Assessment of optimal reaction progress variable characteristics for partially premixed flames

The reaction progress variable is a crucial concept in the advanced flamelet combustion models. As a controlling variable, a well-defined progress variable must consider the essential features of the combustion process. It is usually a heuristically defined linear combination of some major chemical species mass fractions. However, such a simple definition could lead to inaccurate results for the fuel-rich reactive mixtures or complicated fuels, due to the vast number of chemical species in the combustion process. In this paper, a new method for generating a reaction progress variable is proposed through solving a constrained optimisation problem. The proposed method uses a genetic algorithm with new constraints.

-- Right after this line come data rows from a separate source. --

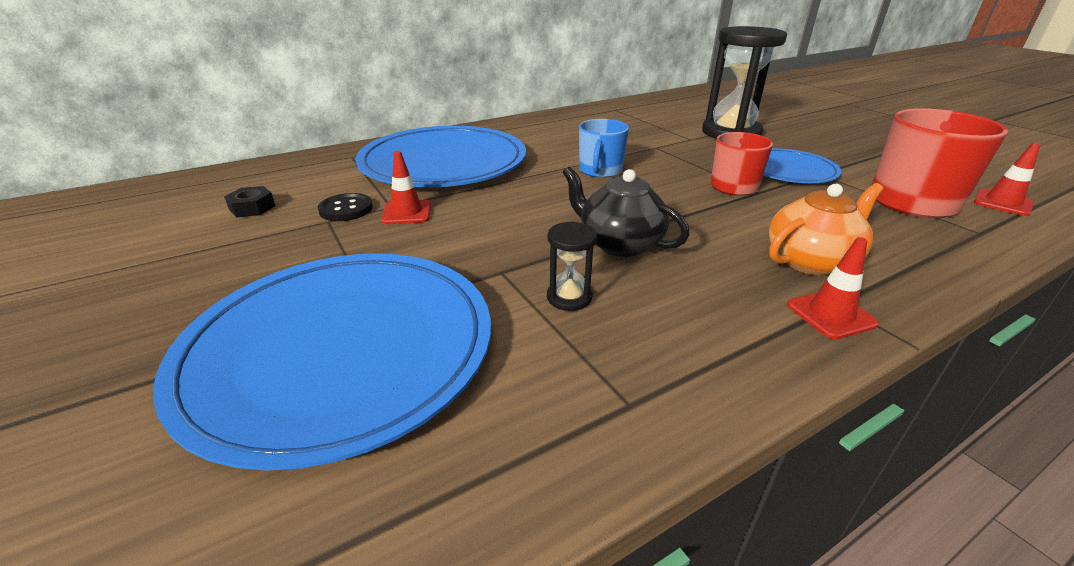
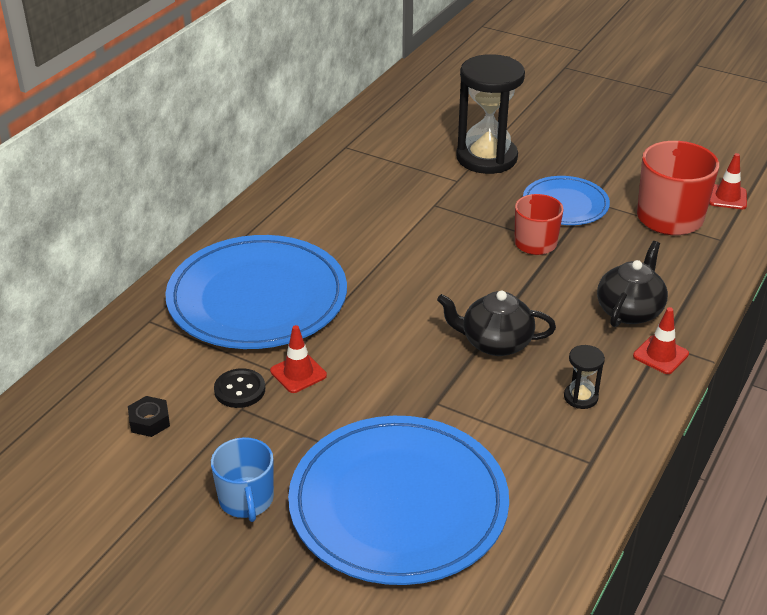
camera: 30 degrees left, 5 degrees up
black hourglass [547,222,597,311] -> black hourglass moved to [564,345,605,409]
blue mug [579,119,629,178] -> blue mug moved to [211,437,274,522]
orange teapot [769,183,883,275] -> black teapot [597,241,668,327]

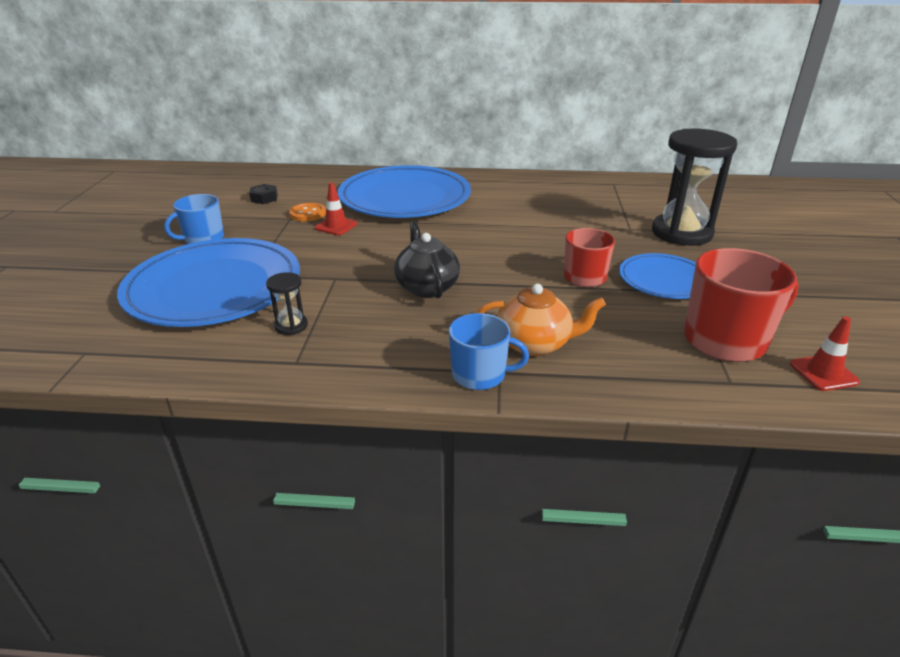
camera: 65 degrees right, 5 degrees down
black button [214,368,265,408] -> orange button [289,203,326,222]
black hourglass [564,345,605,409] -> black hourglass moved to [266,272,308,335]
black teapot [597,241,668,327] -> orange teapot [477,284,606,356]
red traffic cone [633,307,689,374] -> blue mug [449,313,529,390]

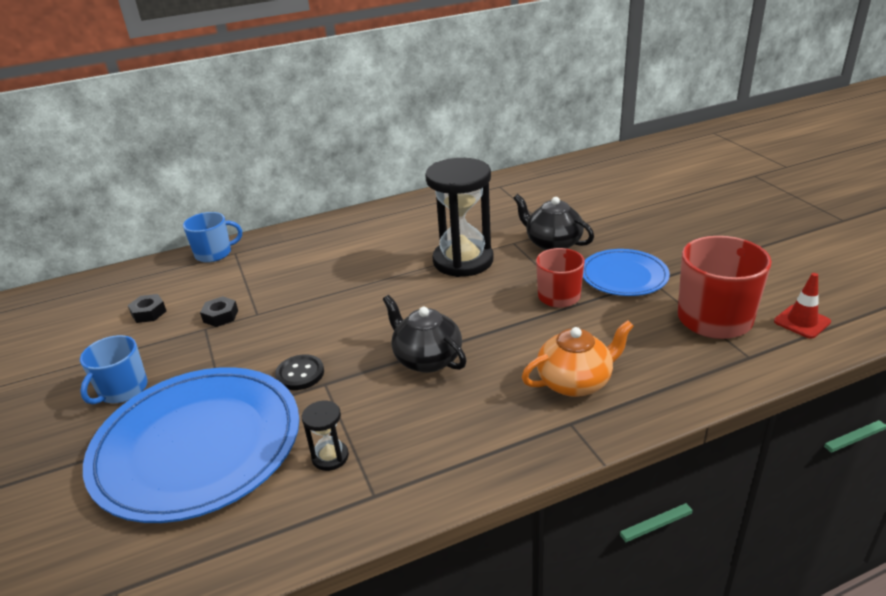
camera: 25 degrees left, 0 degrees up
orange button [289,203,326,222] -> black nut [200,296,238,327]
red traffic cone [314,182,357,235] -> none
blue plate [338,165,471,218] -> none
blue mug [449,313,529,390] -> blue mug moved to [183,212,242,263]
black hourglass [652,129,737,246] -> black hourglass moved to [425,158,494,277]
none -> black button [275,354,324,390]
none -> black teapot [514,194,594,250]

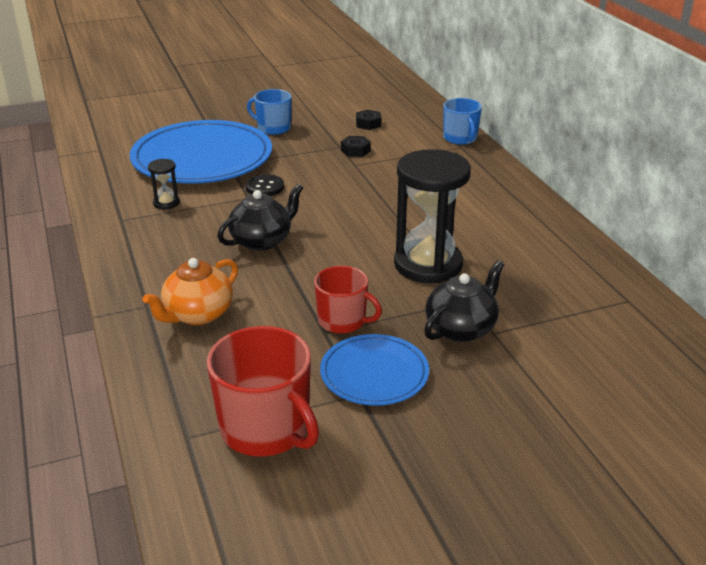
camera: 90 degrees right, 0 degrees up
orange teapot [522,320,634,397] -> orange teapot turned 60 degrees clockwise [143,258,238,325]
red traffic cone [774,273,831,339] -> none

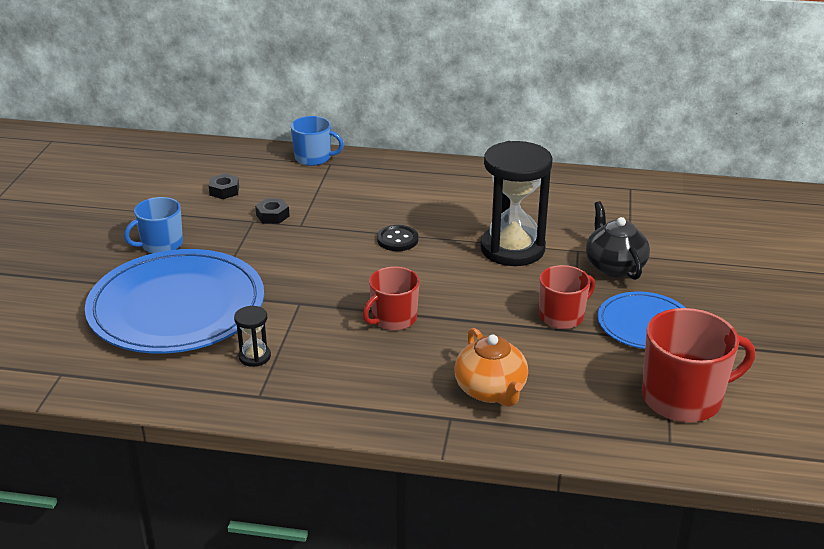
camera: 60 degrees left, 0 degrees up
black teapot [217,184,303,251] -> red mug [363,267,420,330]
black button [246,174,284,196] -> black button moved to [377,225,418,251]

The major new constraint is the minimisation of the inverse of a progress variable-based Damköhler number in addition to the minimisation of the gradients of a collection of chemical species concentrations, as used in the previous methods. Hence, this scheme increases the Damköhler number defined based on the progress variable. The applicability and performance of the current optimised progress variable are evaluated for ethanol–air partially premixed flames in an axisymmetric two-dimensional counterflow burner and a two-dimensional plugged flow triple-flame burner. The effects of the number of chemical species included in the progress variable and the flow field strain rate on a partially premixed ethanol–air flame prediction are investigated. Results indicate that including the progress variable Damköhler number in the determination of the progress variable has a considerable effect on the accuracy of Flamelet Generated Manifold (FGM) model prediction of fuel-rich and lean reactive mixtures, especially at higher strain rates. Also, it is shown that the inclusion of the critical chemical species for ignition and fuel decomposition processes, such as CH3O2, CH3CHO, sC2H4OH, HO2, H and H2O2, in the definition of progress variable has a significant effect on the accuracy of the ethanol–air flame predictions.